(Text data extracted from pages)
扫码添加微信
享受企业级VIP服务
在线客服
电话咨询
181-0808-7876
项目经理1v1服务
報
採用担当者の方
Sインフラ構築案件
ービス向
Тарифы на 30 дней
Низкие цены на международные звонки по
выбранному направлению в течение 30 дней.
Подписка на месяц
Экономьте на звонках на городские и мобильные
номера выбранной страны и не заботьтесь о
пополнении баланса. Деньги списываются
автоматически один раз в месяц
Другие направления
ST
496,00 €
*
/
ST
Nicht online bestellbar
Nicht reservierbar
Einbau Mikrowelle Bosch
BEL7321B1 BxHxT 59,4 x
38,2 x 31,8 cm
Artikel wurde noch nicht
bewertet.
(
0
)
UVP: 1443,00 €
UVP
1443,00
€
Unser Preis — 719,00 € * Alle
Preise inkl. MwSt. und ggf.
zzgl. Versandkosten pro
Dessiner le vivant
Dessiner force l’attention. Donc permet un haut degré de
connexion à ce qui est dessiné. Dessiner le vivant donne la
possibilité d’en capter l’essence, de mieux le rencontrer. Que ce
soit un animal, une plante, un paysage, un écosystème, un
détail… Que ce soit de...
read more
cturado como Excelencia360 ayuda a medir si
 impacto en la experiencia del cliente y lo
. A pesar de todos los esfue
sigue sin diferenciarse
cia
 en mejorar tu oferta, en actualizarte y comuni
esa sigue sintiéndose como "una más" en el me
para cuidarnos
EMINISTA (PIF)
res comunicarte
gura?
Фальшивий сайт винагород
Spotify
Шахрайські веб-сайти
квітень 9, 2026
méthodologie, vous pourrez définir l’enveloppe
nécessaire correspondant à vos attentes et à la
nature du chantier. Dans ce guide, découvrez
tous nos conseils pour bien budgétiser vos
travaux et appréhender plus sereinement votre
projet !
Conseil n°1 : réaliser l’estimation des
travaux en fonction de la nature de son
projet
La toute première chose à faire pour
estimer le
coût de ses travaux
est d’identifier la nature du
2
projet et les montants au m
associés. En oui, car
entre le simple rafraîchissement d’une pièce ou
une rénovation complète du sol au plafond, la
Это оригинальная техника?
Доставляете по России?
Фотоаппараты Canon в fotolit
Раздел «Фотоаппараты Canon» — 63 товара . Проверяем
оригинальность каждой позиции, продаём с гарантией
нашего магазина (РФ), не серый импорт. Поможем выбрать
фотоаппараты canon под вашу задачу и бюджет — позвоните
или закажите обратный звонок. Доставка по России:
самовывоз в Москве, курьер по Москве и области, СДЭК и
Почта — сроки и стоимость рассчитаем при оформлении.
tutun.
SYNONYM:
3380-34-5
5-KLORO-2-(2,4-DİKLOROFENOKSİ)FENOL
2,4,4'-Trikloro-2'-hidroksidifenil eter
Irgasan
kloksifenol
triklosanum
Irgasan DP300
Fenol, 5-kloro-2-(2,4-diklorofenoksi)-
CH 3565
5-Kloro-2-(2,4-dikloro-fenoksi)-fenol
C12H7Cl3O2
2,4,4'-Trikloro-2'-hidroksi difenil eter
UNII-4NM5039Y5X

EXERCISE BRIEF:
Copy the items word for word, from the first line through the line containing "Nicht reservierbar", inclusive.

THE ANSWER:
扫码添加微信
享受企业级VIP服务
在线客服
电话咨询
181-0808-7876
项目经理1v1服务
報
採用担当者の方
Sインフラ構築案件
ービス向
Тарифы на 30 дней
Низкие цены на международные звонки по
выбранному направлению в течение 30 дней.
Подписка на месяц
Экономьте на звонках на городские и мобильные
номера выбранной страны и не заботьтесь о
пополнении баланса. Деньги списываются
автоматически один раз в месяц
Другие направления
ST
496,00 €
*
/
ST
Nicht online bestellbar
Nicht reservierbar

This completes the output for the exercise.